WHAT NEEDS TO BE DONE: Copy each line below exactly as it appears. Pictures are to be omitted.

DATA EXTRACT:
------------------------------------

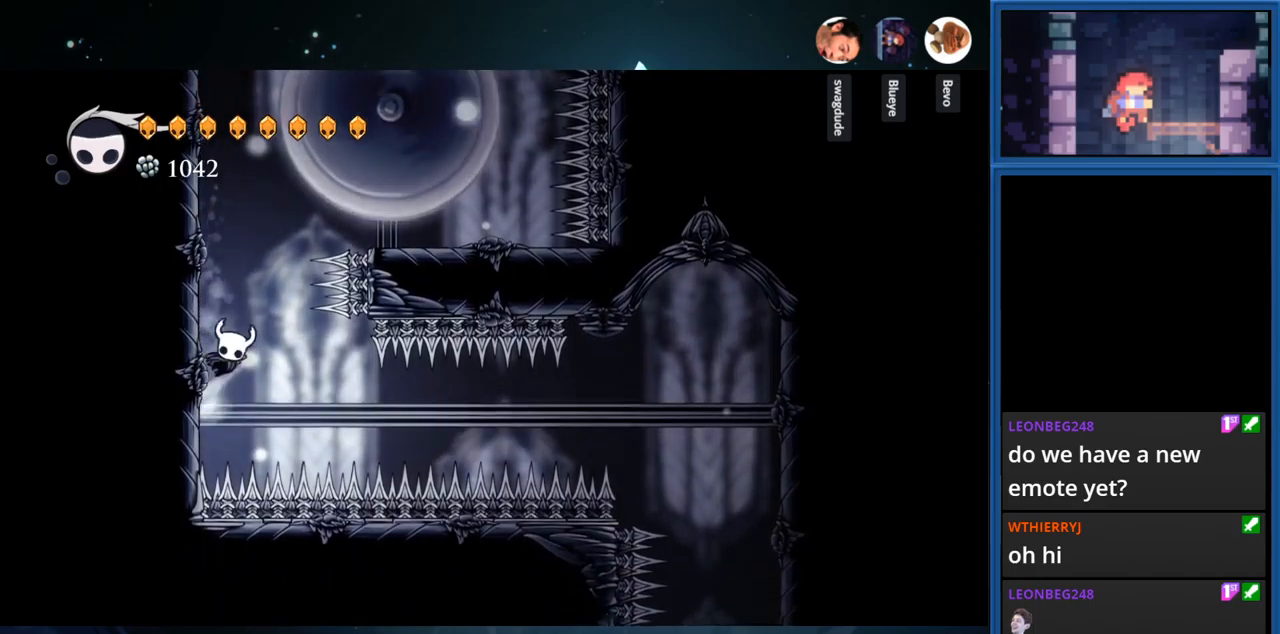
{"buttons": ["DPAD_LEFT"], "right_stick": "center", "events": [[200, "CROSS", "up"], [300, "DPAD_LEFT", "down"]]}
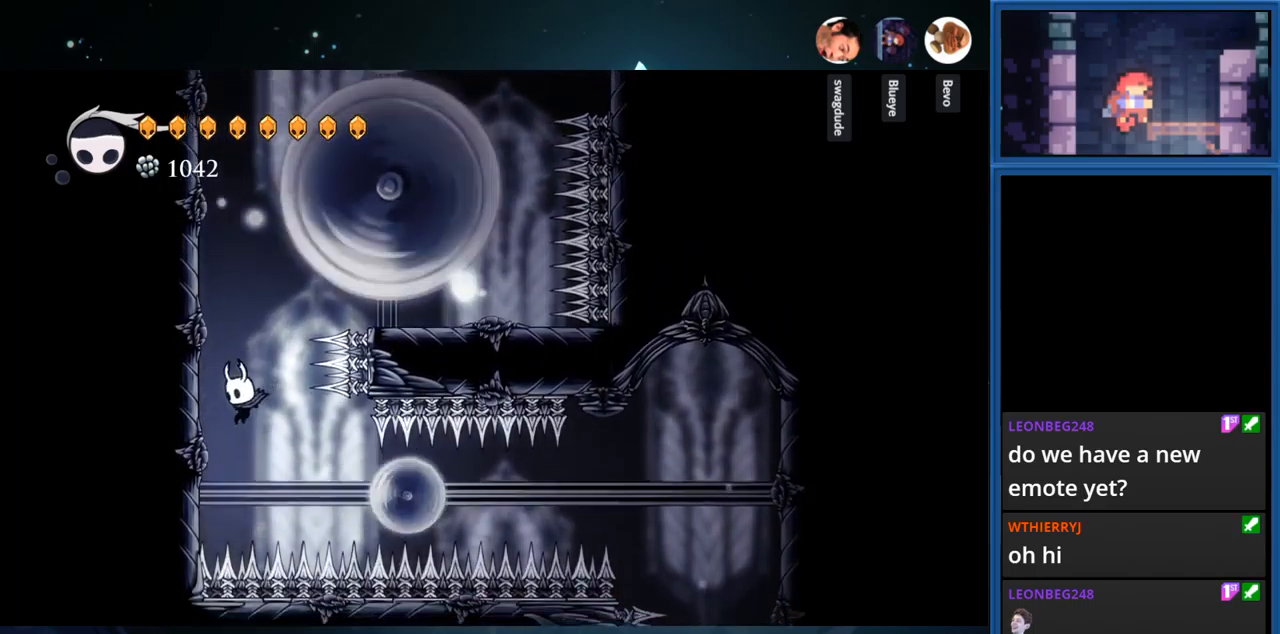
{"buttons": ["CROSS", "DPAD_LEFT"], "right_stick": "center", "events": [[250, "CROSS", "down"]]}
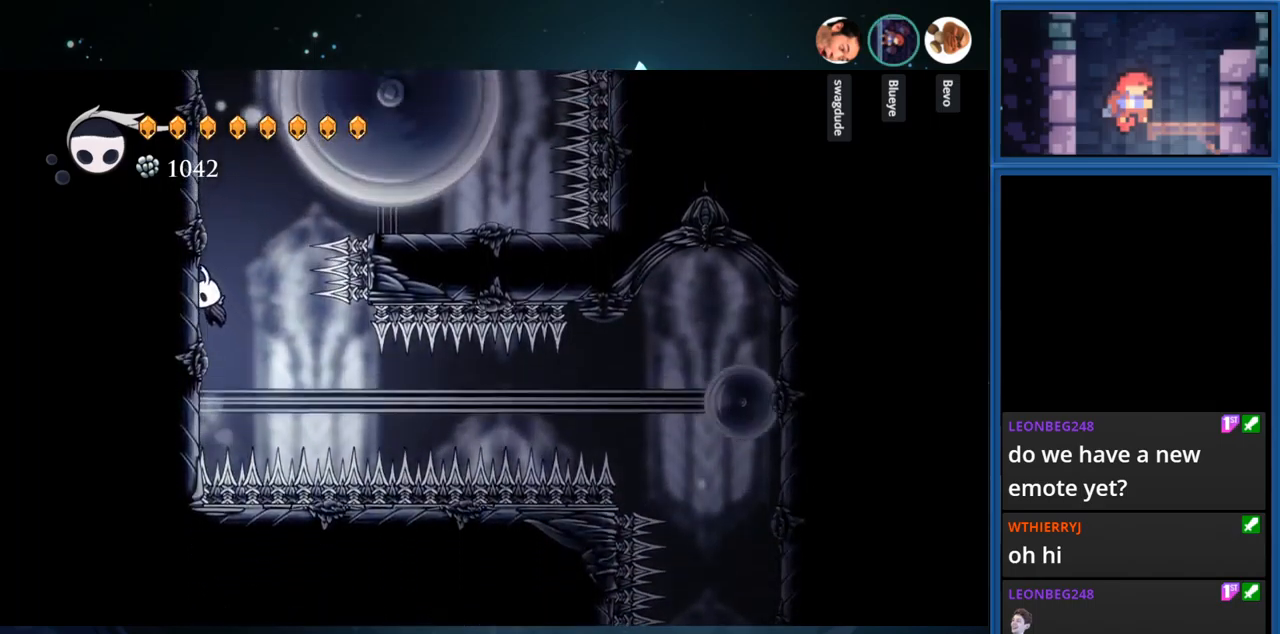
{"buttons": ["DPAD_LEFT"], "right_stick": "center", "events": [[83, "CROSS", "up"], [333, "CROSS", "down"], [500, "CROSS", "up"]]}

------------------------------------

YOUR RESPONSE:
{"buttons": ["DPAD_LEFT"], "right_stick": "center", "events": [[200, "CROSS", "up"], [300, "DPAD_LEFT", "down"]]}
{"buttons": ["CROSS", "DPAD_LEFT"], "right_stick": "center", "events": [[250, "CROSS", "down"]]}
{"buttons": ["DPAD_LEFT"], "right_stick": "center", "events": [[83, "CROSS", "up"], [333, "CROSS", "down"], [500, "CROSS", "up"]]}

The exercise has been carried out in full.